WHAT TO DO
Resume the article on the agreement between Libya's rival political leaders, continuing on from its last sentence.
— START PROVIDED TEXT —
A cursory agreement has been reached between the representatives of Libya’s primary political rivals, a major step towards resolving the political chaos that has occurred in the war-torn country.
Brokered by Italian foreign minister Angelino Alfano and Italian ambassador to the U.S. Armando Varricchio, the agreement was reached during talks between Ageela Saleh, president of the house of representatives in Libya’s east, and Abdulrahman Sewehli, president of the state council in the west.
Specifics are unclear at this point, but representatives of Mr. Sewehli and the state council said that “there was an atmosphere of friendliness and openness,” and further talks are needed to “stop the bleedings as well as [ensure] the return of displaced persons.” Further talks are scheduled for this week.
Once allied against the regime of Muammar Gaddafi, rival political groups broke into armed conflict following his ouster, sending Libya into its current lawless state. In the security vacuum, elements of the Islamic State and other Islamist extremists have formed militias and seized city centers along Libya’s central coast.
— END PROVIDED TEXT —
— START DATASET ROWS —
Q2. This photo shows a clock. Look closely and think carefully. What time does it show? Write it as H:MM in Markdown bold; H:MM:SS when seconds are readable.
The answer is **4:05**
— END DATASET ROWS —
— START DATASET ROWS —
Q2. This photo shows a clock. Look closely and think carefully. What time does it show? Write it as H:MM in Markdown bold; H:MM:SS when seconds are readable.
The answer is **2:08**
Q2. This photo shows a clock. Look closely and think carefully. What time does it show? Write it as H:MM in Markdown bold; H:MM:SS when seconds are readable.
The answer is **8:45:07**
— END DATASET ROWS —
— START DATASET ROWS —
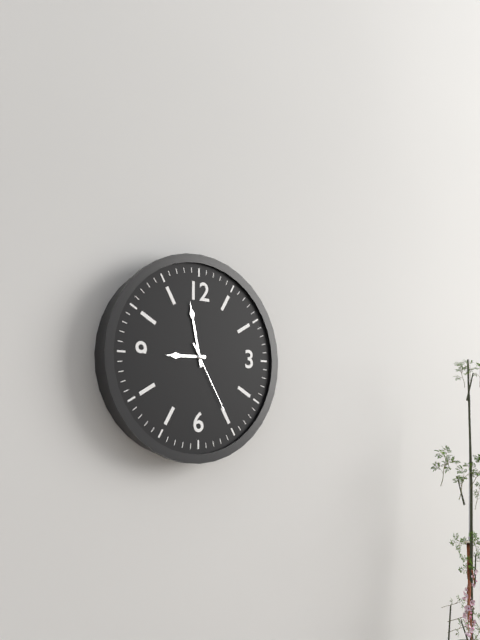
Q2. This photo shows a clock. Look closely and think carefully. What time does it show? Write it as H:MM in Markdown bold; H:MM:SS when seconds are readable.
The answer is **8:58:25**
— END DATASET ROWS —
WRITTEN ANSWER
There are currently two major political entities in Libya. Headquartered in Tripoli is the Government of National Accord (GNA), led by Prime Minister Fayez al-Sarraj, it is a western-backed entity that lacks real control over the country at this point. In the east, supported by the relatively powerful military contingent led by Field Marshal Khalifa Haftar is the house of representatives, which has been the subject of U.S. and U.N. sanctions in the past for stalling political agreements.
Italy has a vested interest in Libya’s political and economic success. The ongoing migrant crisis uses the instability and chaos inside Libya to push thousands of African migrants onto dangerously overloaded boats and onward towards Italy, where thousands of people have died attempting the dangerous journey.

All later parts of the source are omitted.